>> Start Records shown
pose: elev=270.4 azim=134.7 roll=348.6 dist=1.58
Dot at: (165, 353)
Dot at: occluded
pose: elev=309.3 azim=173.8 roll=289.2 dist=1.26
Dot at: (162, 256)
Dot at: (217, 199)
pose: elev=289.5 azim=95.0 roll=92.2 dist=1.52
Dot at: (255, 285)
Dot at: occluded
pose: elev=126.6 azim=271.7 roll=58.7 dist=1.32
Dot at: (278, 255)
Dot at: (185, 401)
>> End Records shown
>> Start Records shown
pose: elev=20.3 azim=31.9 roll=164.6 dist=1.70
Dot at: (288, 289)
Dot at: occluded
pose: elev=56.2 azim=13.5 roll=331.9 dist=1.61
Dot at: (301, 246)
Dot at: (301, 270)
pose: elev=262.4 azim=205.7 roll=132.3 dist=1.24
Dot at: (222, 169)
>> End Records shown
>> Start Records shown
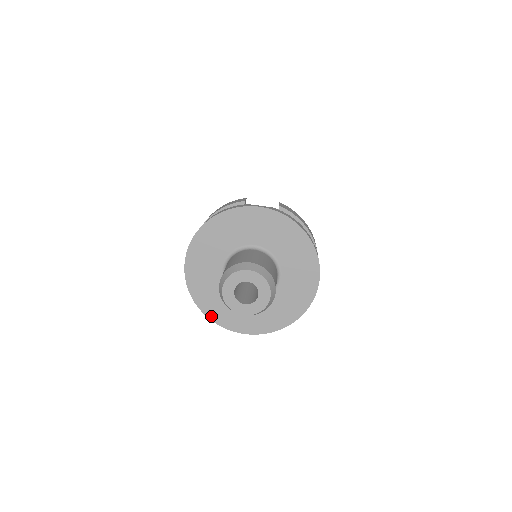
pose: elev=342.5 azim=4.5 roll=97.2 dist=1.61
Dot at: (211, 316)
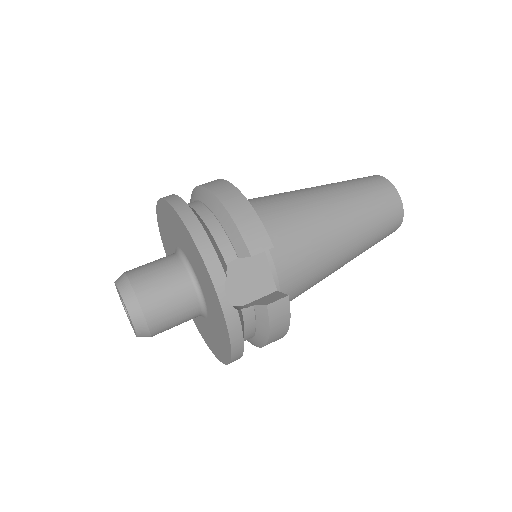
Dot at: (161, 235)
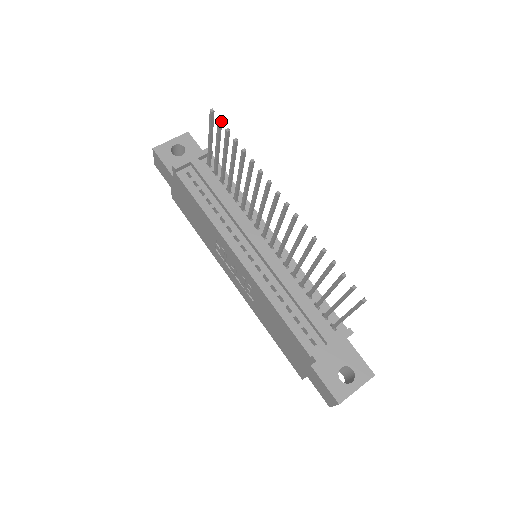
>> End Records shown
[Work to be completed] Repeat the lines word for word, beginning with the line that contains "pose: elev=309.3 azim=173.8" and stopping after the line that contains "Dot at: (185, 401)".

[Exercise solution]
pose: elev=309.3 azim=173.8 roll=289.2 dist=1.26
Dot at: (162, 256)
Dot at: (217, 199)
pose: elev=289.5 azim=95.0 roll=92.2 dist=1.52
Dot at: (255, 285)
Dot at: occluded
pose: elev=126.6 azim=271.7 roll=58.7 dist=1.32
Dot at: (278, 255)
Dot at: (185, 401)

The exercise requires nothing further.